Uit het uittreksel uit de justitiële documentatie blijkt dat verdachte niet eerder is veroordeeld voor vergelijkbare strafbare feiten.
Op grond van de door de rechtbank gehanteerde landelijke oriëntatiepunten voor straftoemeting is het uitgangspunt voor het telen van 500-1000 planten oplegging van een taakstraf van 180 uren en een voorwaardelijke gevangenisstraf van twee maanden. Dit oriëntatiepunt gaat uit van het min of meer bedrijfsmatig of in ieder geval met een zekere professionaliteit kweken van hennepplanten in ruimtes zoals een (woon)huis, loods of andere soortgelijke ruimte met als kennelijk doel de verkoop van de geoogste planten. Hiervan is in dit geval sprake. In dat oriëntatiepunt is de diefstal van elektriciteit niet verdisconteerd.
Op grond van de hiervoor genoemde feiten en omstandigheden acht de rechtbank de door de officier van justitie gevorderde onvoorwaardelijke taakstraf van 180 uren en een voorwaardelijke gevangenisstraf van zes maanden passend en zij zal deze straf overnemen.
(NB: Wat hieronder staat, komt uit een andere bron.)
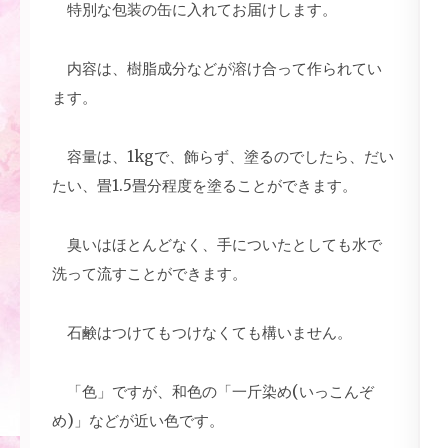
特別な包装の缶に入れてお届けします。
内容は、樹脂成分などが溶け合って作られてい
ます。
容量は、1kgで、飾らず、塗るのでしたら、だい
たい、畳1.5畳分程度を塗ることができます。
臭いはほとんどなく、手についたとしても水で
洗って流すことができます。
石鹸はつけてもつけなくても構いません。
「色」ですが、和色の「一斤染め(いっこんぞ
め)」などが近い色です。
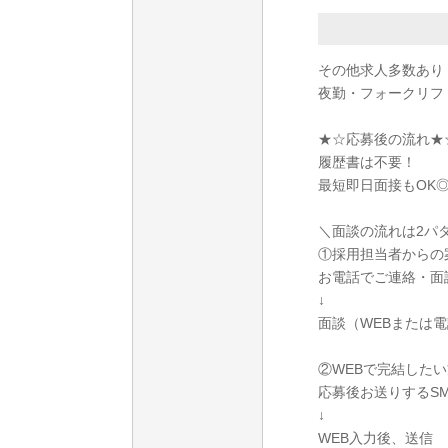
その他求人多数あり
夜勤・フォークリフ
★☆応募後の流れ★
履歴書は不要！
最短即日面接もOK
＼面談の流れは2パ
①採用担当者からの
お電話でご連絡・面
↓
面談（WEBまたは
②WEBで完結したい
応募後お送りするS
↓
WEB入力後、送信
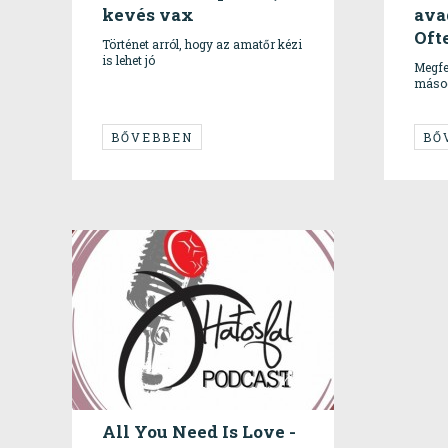
kevés vax
ava
Oft
Történet arról, hogy az amatőr kézi
is lehet jó
Megfej
másod
BŐVEBBEN
BŐ
All You Need Is Love -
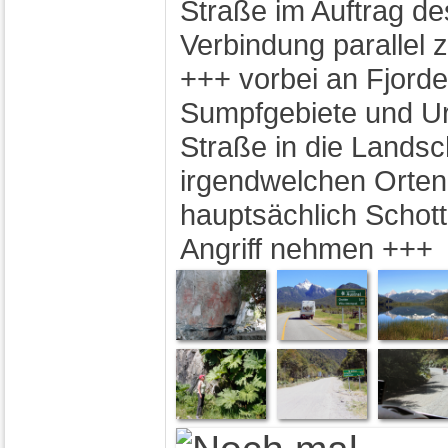
Straße im Auftrag de
Verbindung parallel 
+++ vorbei an Fjord
Sumpfgebiete und Ur
Straße in die Landsc
irgendwelchen Orten 
hauptsächlich Schott
Angriff nehmen +++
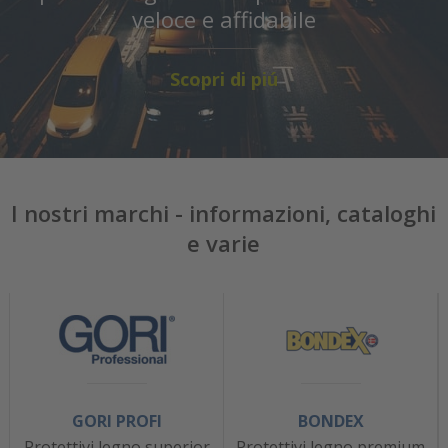
veloce e affidabile
Scopri di piú
I nostri marchi - informazioni, cataloghi
e varie
GORI PROFI
BONDEX
Protettivi legno superior
Protettivi legno premium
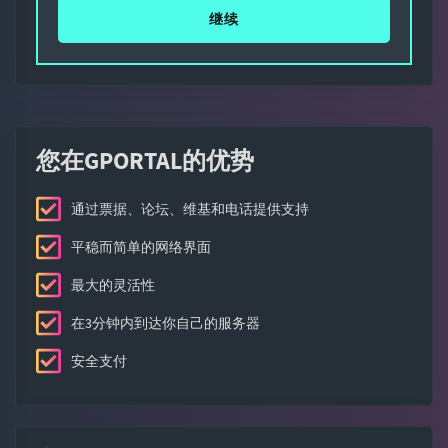
继续
您在GPORTAL的优势
通过票据、论坛、维基和电话提供支持
平稳而简单的网络界面
最大的灵活性
在3分钟内到达你自己的服务器
安全支付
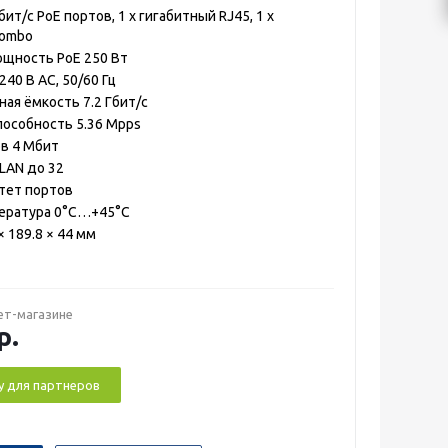
бит/с PoE портов, 1 x гигабитный RJ45, 1 x
Combo
щность PoE 250 Вт
40 В AC, 50/60 Гц
ая ёмкость 7.2 Гбит/с
пособность 5.36 Mpps
в 4 Мбит
LAN до 32
тет портов
пература 0°C…+45°C
 189.8 × 44 мм
ет-магазине
р.
у для партнеров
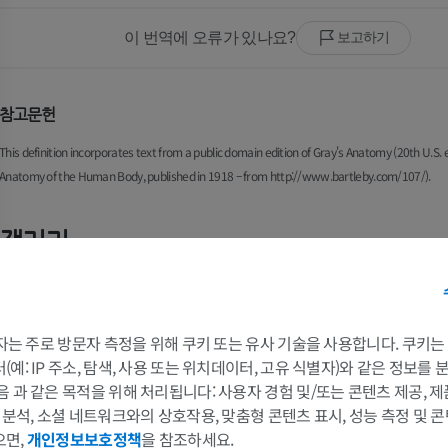
이 번역에 오류가 있나요?
보고하기
참고문헌
This definition incorporates text from a public domain edition of Gray's Anatomy (20th U.S. e
Anatomy of the Human Body, published in 1918 – from http://www.bartleby.com/107/).
갤러리
 3자는 주로 방문자 측정을 위해 쿠키 또는 유사 기술을 사용합니다. 쿠키
예: IP 주소, 탐색, 사용 또는 위치데이터, 고유 식별자)와 같은 정보를
음 과 같은 목적을 위해 처리됩니다: 사용자 경험 및/또는 콘텐츠 제공, 
및 분석, 소셜 네트워크와의 상호작용, 맞춤형 콘텐츠 표시, 성능 측정 및 콘
으면,
개인정보보호정책
을 참조하세요.
팔
다리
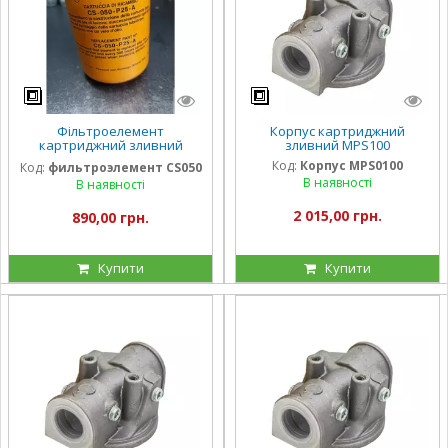
Фільтроелемент
Корпус картриджний
картриджний зливний
зливний MPS100
CS050 (68 л/хв)
Код:
Корпус MPS0100
Код:
фильтроэлемент CS050
В наявності
В наявності
2 015,00 грн.
890,00 грн.
Купити
Купити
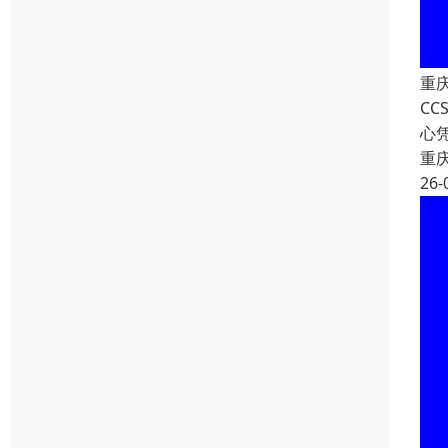
重
C
心
重
26-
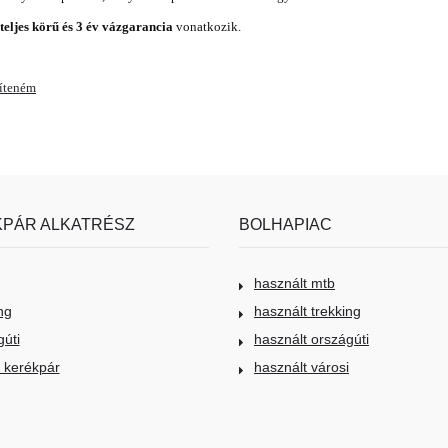
 teljes körű és 3 év vázgarancia
vonatkozik.
víteném
PÁR ALKATRÉSZ
BOLHAPIAC
használt mtb
ng
használt trekking
gúti
használt országúti
i kerékpár
használt városi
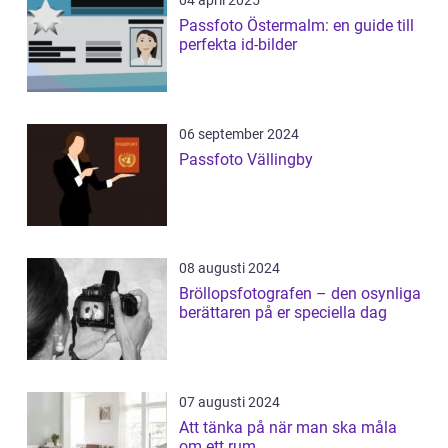
04 april 2025
Passfoto Östermalm: en guide till
perfekta id-bilder
06 september 2024
Passfoto Vällingby
08 augusti 2024
Bröllopsfotografen – den osynliga
berättaren på er speciella dag
07 augusti 2024
Att tänka på när man ska måla
om ett rum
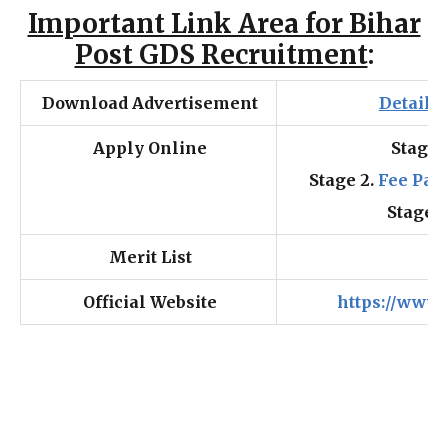
Important Link Area for Bihar
Post GDS Recruitment
:
Download Advertisement
Detaile
Apply Online
Stage 
Stage 2.
Fee Pay
Stage 3
Merit List
Official Website
https://www.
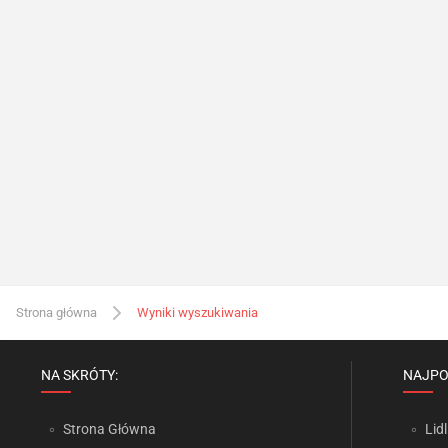
Strona główna
Wyniki wyszukiwania
NA SKRÓTY:
NAJPO
Strona Główna
Lidl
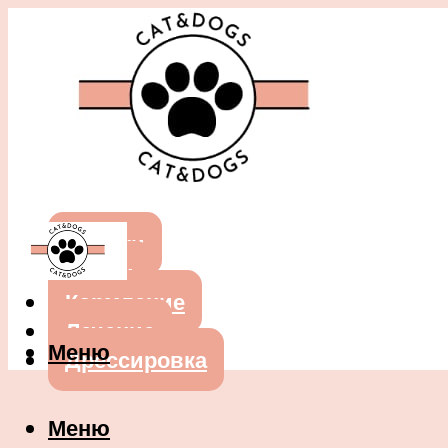
Собаки
Кошки
Кормление
Лечение
Меню
Дрессировка
Меню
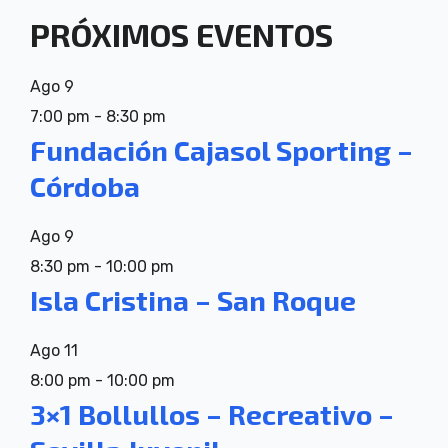
PRÓXIMOS EVENTOS
Ago
9
7:00 pm
-
8:30 pm
Fundación Cajasol Sporting –
Córdoba
Ago
9
8:30 pm
-
10:00 pm
Isla Cristina – San Roque
Ago
11
8:00 pm
-
10:00 pm
3×1 Bollullos – Recreativo –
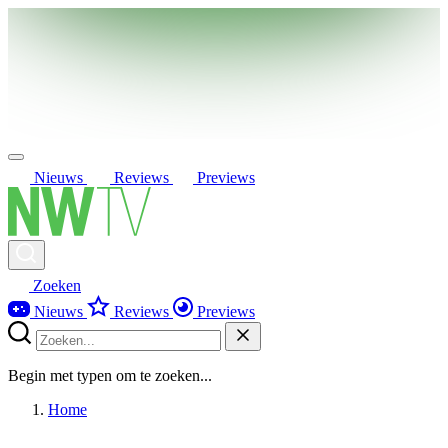
Nieuws
Reviews
Previews
Zoeken
Nieuws
Reviews
Previews
Begin met typen om te zoeken...
Home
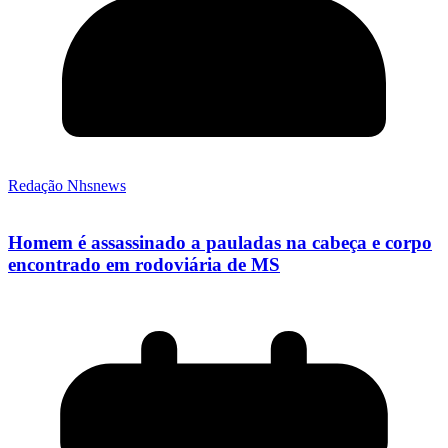
Redação Nhsnews
Homem é assassinado a pauladas na cabeça e corpo
encontrado em rodoviária de MS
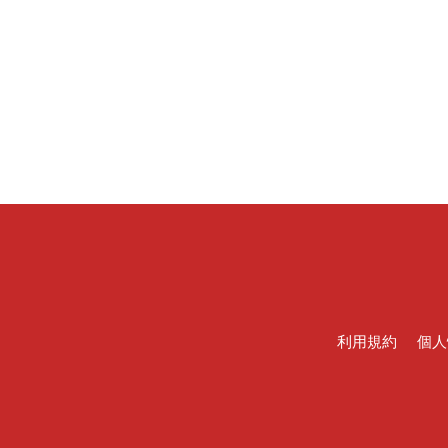
利用規約
個人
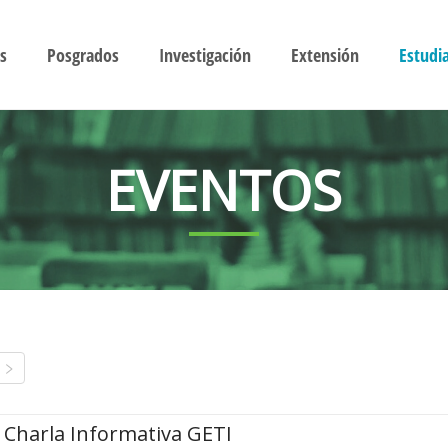
s
Posgrados
Investigación
Extensión
Estudi
EVENTOS
Charla Informativa GETI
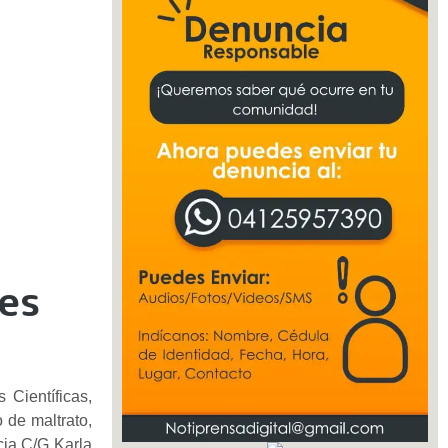
res
 Científicas,
 de maltrato,
cia C/G Karla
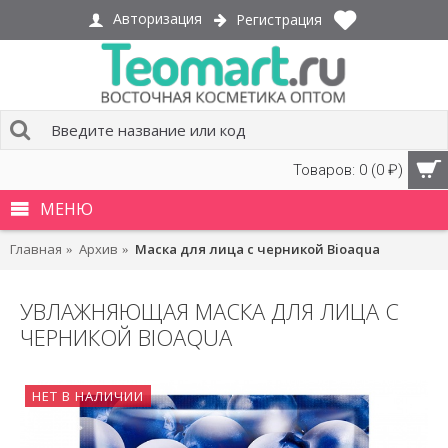
Авторизация
Регистрация
Товаров: 0 (0 ₽)
МЕНЮ
Главная
Архив
Маска для лица с черникой Bioaqua
УВЛАЖНЯЮЩАЯ МАСКА ДЛЯ ЛИЦА С
ЧЕРНИКОЙ BIOAQUA
НЕТ В НАЛИЧИИ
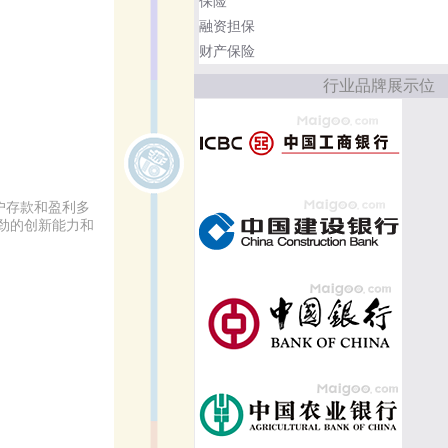
保险
融资担保
财产保险
行业品牌展示位
户存款和盈利多
劲的创新能力和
Toepassing van wetsartikelen

De rechtbank heeft gelet op de artikelen 14a, 14b, 14c, 22c, 22d, 47, 57 en 311 van het Wetboek van Strafrecht en de artikelen 3 en 11 van de Opiumwet, zoals deze artikelen golden ten tijde van het bewezen verklaarde.

Uitspraak

De rechtbank

Verklaart het onder 1. primair en 2. primair ten laste gelegde bewezen, te kwalificeren en strafbaar zoals voormeld en verdachte daarvoor strafbaar.
Verklaart niet bewezen hetgeen aan verdachte meer of anders is ten laste gelegd dan het bewezen verklaarde en spreekt verdachte daarvan vrij.
Veroordeelt verdachte tot:

een taakstraf voor de duur van 180 uren.

Beveelt dat voor het geval de veroordeelde de taakstraf niet naar behoren verricht, vervangende hechtenis voor de duur van 90 dagen zal worden toegepast.
Beveelt dat de tijd door de veroordeelde vóór de tenuitvoerlegging van deze uitspraak in verzekering en/of voorlopige hechtenis doorgebracht, bij de uitvoering van de opgelegde taakstraf geheel in mindering zal worden gebracht naar de maatstaf van 2 uren per dag inverzekeringstelling/voorlopige hechtenis.

Een gevangenisstraf voor de duur van zes maanden.

Bepaalt dat deze gevangenisstraf niet zal worden ten uitvoer gelegd, tenzij de rechter later anders mocht gelasten, op grond dat de veroordeelde zich voor het einde van een proeftijd, welke hierbij wordt vastgesteld op twee jaren, aan een strafbaar feit heeft schuldig gemaakt.
Dit vonnis is gewezen door mr. N.A. Vlietstra, voorzitter, mr. K. Post en mr. C.A.J. Tuinstra, rechters, bijgestaan door C. Vellinga-Terpstra, griffier, en uitgesproken ter openbare terechtzitting van deze rechtbank op 21 december 2018.
Mrs. Post en Tuinstra zijn buiten staat dit vonnis mede te ondertekenen.